(Extracted page text data)
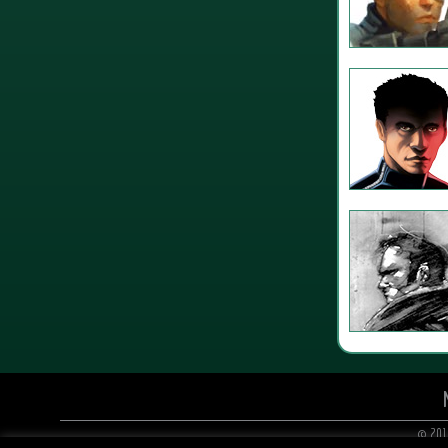
© 201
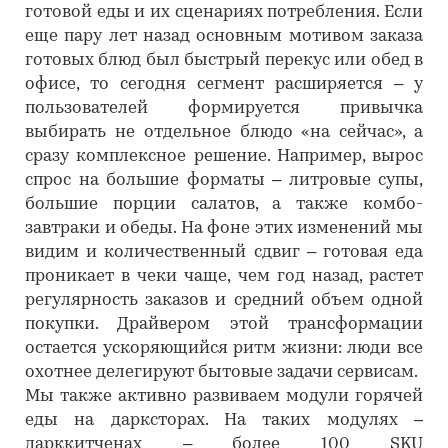
готовой еды и их сценариях потребления. Если
еще пару лет назад основным мотивом заказа
готовых блюд был быстрый перекус или обед в
офисе, то сегодня сегмент расширяется – у
пользователей формируется привычка
выбирать не отдельное блюдо «на сейчас», а
сразу комплексное решение. Например, вырос
спрос на большие форматы – литровые супы,
большие порции салатов, а также комбо-
завтраки и обеды. На фоне этих изменений мы
видим и количественный сдвиг – готовая еда
проникает в чеки чаще, чем год назад, растет
регулярность заказов и средний объем одной
покупки. Драйвером этой трансформации
остается ускоряющийся ритм жизни: люди все
охотнее делегируют бытовые задачи сервисам.
Мы также активно развиваем модули горячей
еды на дарксторах. На таких модулях –
дарккитченах – более 100 SKU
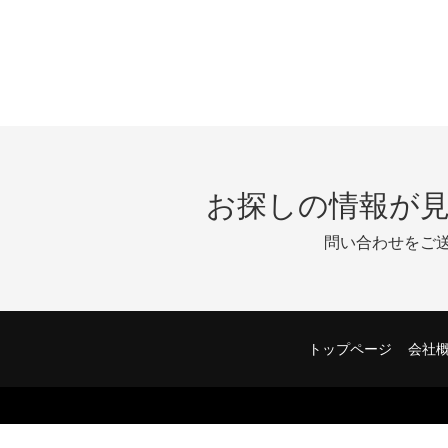
お探しの情報が
問い合わせをご
トップページ
会社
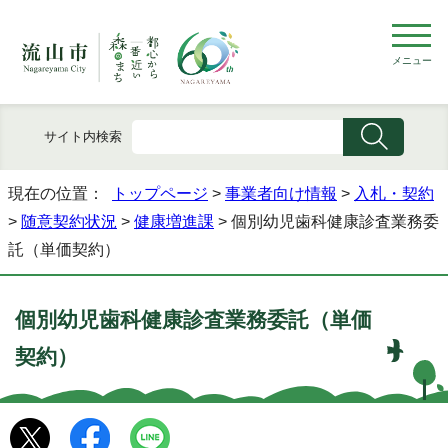
メニュー
サイト内検索
現在の位置：
トップページ
>
事業者向け情報
>
入札・契約
>
随意契約状況
>
健康増進課
> 個別幼児歯科健康診査業務委
託（単価契約）
個別幼児歯科健康診査業務委託（単価
契約）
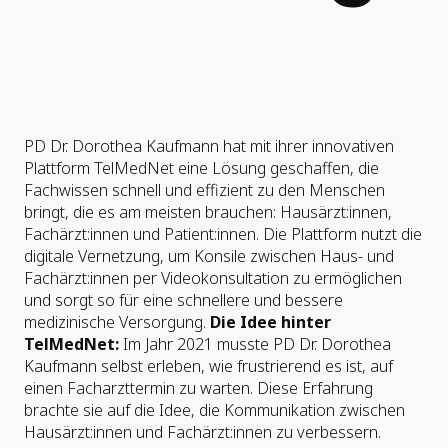
PD Dr. Dorothea Kaufmann hat mit ihrer innovativen
Plattform TelMedNet eine Lösung geschaffen, die
Fachwissen schnell und effizient zu den Menschen
bringt, die es am meisten brauchen: Hausärzt:innen,
Fachärzt:innen und Patient:innen. Die Plattform nutzt die
digitale Vernetzung, um Konsile zwischen Haus- und
Fachärzt:innen per Videokonsultation zu ermöglichen
und sorgt so für eine schnellere und bessere
medizinische Versorgung.
Die Idee hinter
TelMedNet:
Im Jahr 2021 musste PD Dr. Dorothea
Kaufmann selbst erleben, wie frustrierend es ist, auf
einen Facharzttermin zu warten. Diese Erfahrung
brachte sie auf die Idee, die Kommunikation zwischen
Hausärzt:innen und Fachärzt:innen zu verbessern.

• _What is being asked_:
Every entry above should be restated word for word, with the images left out.

• _Task result_:
© 201
готовой еды и их сценариях потребления. Если
еще пару лет назад основным мотивом заказа
готовых блюд был быстрый перекус или обед в
офисе, то сегодня сегмент расширяется – у
пользователей формируется привычка
выбирать не отдельное блюдо «на сейчас», а
сразу комплексное решение. Например, вырос
спрос на большие форматы – литровые супы,
большие порции салатов, а также комбо-
завтраки и обеды. На фоне этих изменений мы
видим и количественный сдвиг – готовая еда
проникает в чеки чаще, чем год назад, растет
регулярность заказов и средний объем одной
покупки. Драйвером этой трансформации
остается ускоряющийся ритм жизни: люди все
охотнее делегируют бытовые задачи сервисам.
Мы также активно развиваем модули горячей
еды на дарксторах. На таких модулях –
дарккитченах – более 100 SKU
お探しの情報が
問い合わせをご
トップページ
会社
メニュー
サイト内検索
現在の位置：
トップページ
>
事業者向け情報
>
入札・契約
>
随意契約状況
>
健康増進課
> 個別幼児歯科健康診査業務委
託（単価契約）
個別幼児歯科健康診査業務委託（単価
契約）
PD Dr. Dorothea Kaufmann hat mit ihrer innovativen
Plattform TelMedNet eine Lösung geschaffen, die
Fachwissen schnell und effizient zu den Menschen
bringt, die es am meisten brauchen: Hausärzt:innen,
Fachärzt:innen und Patient:innen. Die Plattform nutzt die
digitale Vernetzung, um Konsile zwischen Haus- und
Fachärzt:innen per Videokonsultation zu ermöglichen
und sorgt so für eine schnellere und bessere
medizinische Versorgung.
Die Idee hinter
TelMedNet:
Im Jahr 2021 musste PD Dr. Dorothea
Kaufmann selbst erleben, wie frustrierend es ist, auf
einen Facharzttermin zu warten. Diese Erfahrung
brachte sie auf die Idee, die Kommunikation zwischen
Hausärzt:innen und Fachärzt:innen zu verbessern.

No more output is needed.